The lynx is a large wild cat native to Canada, and it represents Niska’s spirituality and her connection to nature in Three Day Road. Niska is her clan’s hookimaw, or spiritual leader, and when she builds a matatosowin (sweat lodge) and summons the animal spirits during her very first sweat lodge ceremony, it is the spirit of the lynx that comes to her “most strongly.” The lynx is Niska’s spirit animal, and it shows her the “secrets of the forest.” When Niska is taken by the wemistikoshiw (European) priest to the residential school, she “fights like a lynx,” “biting” and “scratching,” and when Niska’s heart is broken by the wemistikowshiw trapper, she prays to the spirit of the lynx to “find the source” of her pain and “extinguish it.” As a Cree Indian, Niska has a strong cultural connection to nature and her Indigenous land, which is also the source of her spirituality, and the lynx is highly symbolic of this connection.

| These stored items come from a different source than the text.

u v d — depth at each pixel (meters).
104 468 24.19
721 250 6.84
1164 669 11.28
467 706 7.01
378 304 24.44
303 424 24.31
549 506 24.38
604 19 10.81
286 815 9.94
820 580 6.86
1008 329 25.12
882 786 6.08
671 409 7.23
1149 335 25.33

As Elijah and Xavier make their way toward Moose Factory to enlist in the war, they track a lynx through the woods and are confused when the tracks suddenly disappear. These mysterious tracks are mirrored in the “trickster” games Niska plays with the wemistikoshiw trapper—she swings from a tree to conceal her tracks—which implies that Niska is never far as Elijah and Xavier make the three-day journey to town. On the last night before Elijah and Xavier join the army, a lynx circles their tent in the woods and cries. The lynx sounds “hurt,” like a “mother who’s lost her children.” Boyden implies that this wounded lynx is the spirit of Niska, mourning the loss of Xavier and Elijah—her “children” for all intents and purposes—as they go off to war. At the end of the novel, as Niska and Xavier climb out of the matatosowin for the last time, there is a sense of hope and optimism as a lynx in the distance keeps “watch with her yellow eyes.” Niska and Xavier are protected by the spirit of the lynx as they complete their journey home, suggesting that their spiritual connection with nature as Indigenous people is what gives them strength.

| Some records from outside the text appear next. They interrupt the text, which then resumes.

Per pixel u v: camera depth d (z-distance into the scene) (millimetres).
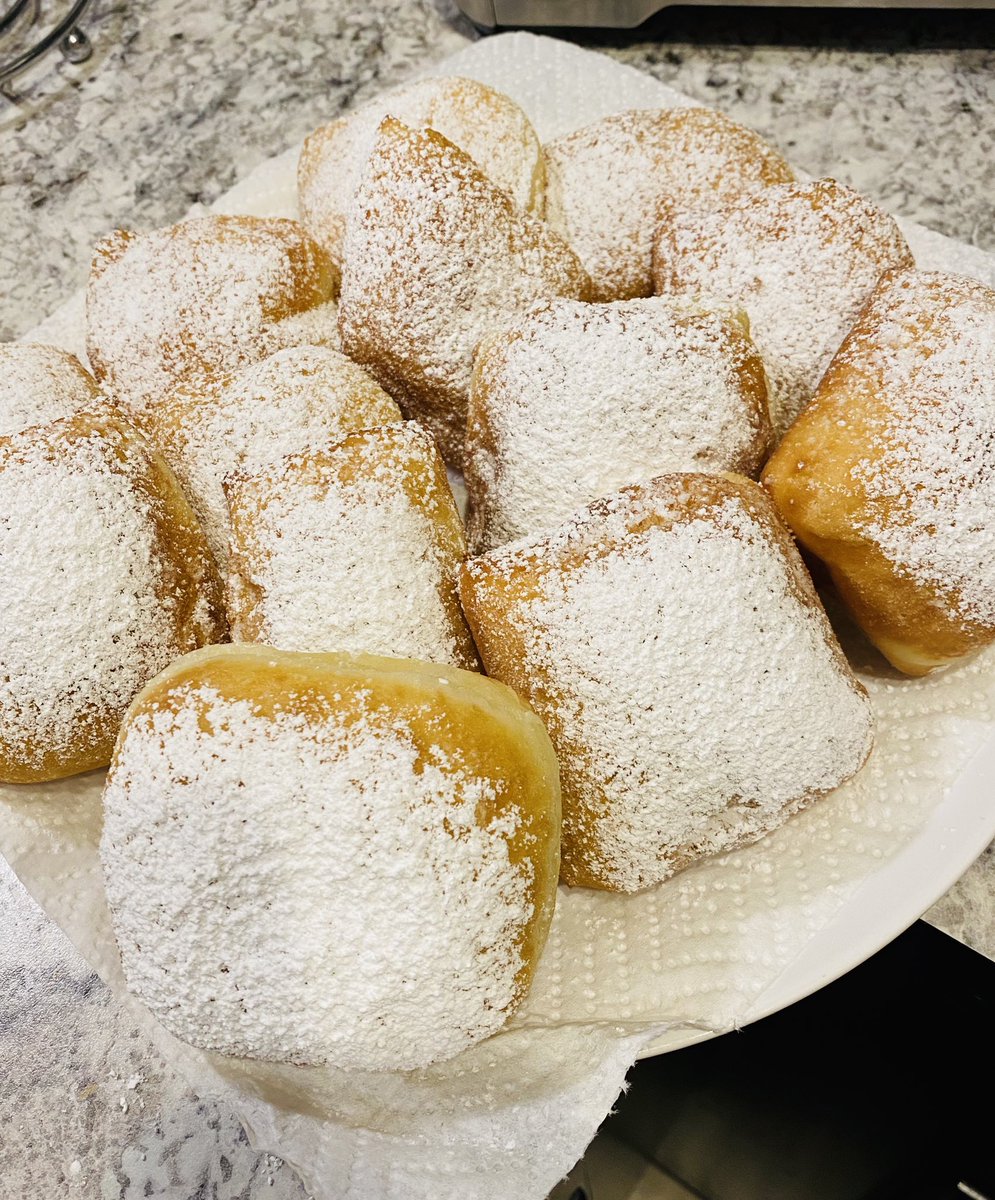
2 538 181
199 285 223
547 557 176
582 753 175
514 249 209
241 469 194
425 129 207
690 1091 208
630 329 186
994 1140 195
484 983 160
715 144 231
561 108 275
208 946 160
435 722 159
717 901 183
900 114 300
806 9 319
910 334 182
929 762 188
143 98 336
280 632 179
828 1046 208
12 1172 201
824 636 182
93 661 185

The Lynx Quotes in Three Day Road
The awawatuk accepted that I was the natural extension of my father, the new limb through which my family's power travelled. By the time I was living my seventeenth winter, men would come to me not for what men usually seek women out for, but to ask questions and advice. Most often, they wanted to know where to find game, and so I divined for them, placing the shoulder blade of the animal on coals and dripping water onto it as I had watched my father do. The rare hunter came to me wanting to understand the symbol of a dream and sometimes to learn his future. If I had not experienced a fit in some time, I constructed a shaking tent and crawled into it, summoned the spirits of the forest animals to come inside and join me, so many of them sometimes that the walls of my tent puffed out and drew in with their breath, becoming a living thing all its own. Most often, though, it was the spirit of the lynx that came to me first and stayed through the night, showing through its sharp eyes the secrets of the forest.

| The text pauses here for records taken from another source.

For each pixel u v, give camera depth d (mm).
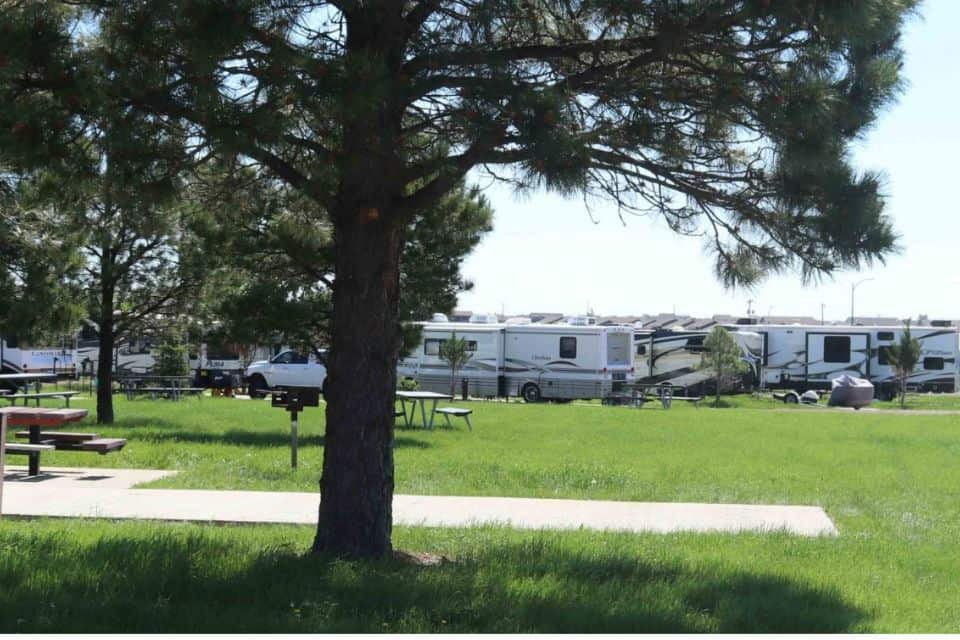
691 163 11062
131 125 9562
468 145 10492
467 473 21750
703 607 10281
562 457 25625
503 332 60656
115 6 9555
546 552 12508
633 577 11289
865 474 23109
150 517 15141
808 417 44750
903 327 66688
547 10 10047
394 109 10359
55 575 10562
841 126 9984
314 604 9641
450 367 61031
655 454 27062
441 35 10156
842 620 9820
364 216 11117
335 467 11609
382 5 10258
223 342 29344
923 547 14281
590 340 58938
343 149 10336
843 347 66688
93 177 10211
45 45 9273
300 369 56969
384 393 11609
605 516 16234
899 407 59688
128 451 24203
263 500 16875
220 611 9555
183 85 9547
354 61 9188
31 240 22172
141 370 65062
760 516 16531
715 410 50875
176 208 12797
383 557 11539
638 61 10242
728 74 9945
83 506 16031
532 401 60000
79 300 29234
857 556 13336
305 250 21938
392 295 11648
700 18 9508
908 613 10469
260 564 11109
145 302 33531
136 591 10102
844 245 10234
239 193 13414
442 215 26906
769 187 10750
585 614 9570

Tonight I do not worry about making camp. I just pull our blankets from the canoe and we curl up in them and watch the fire. In a little while I will have to add more wood to keep the chill away. Nephew breathes calmly. I listen to the sounds of the night animals not so far away. I hear the fox and the marten chasing mice. I hear the whoosh of great wings as an Arctic owl sweeps close by, and after that the almost silent step of a bigger animal, a lynx perhaps, keeping watch with her yellow eyes. I lie here and look at the sky, then at the river, the black line of it heading north. By tomorrow we'll be home.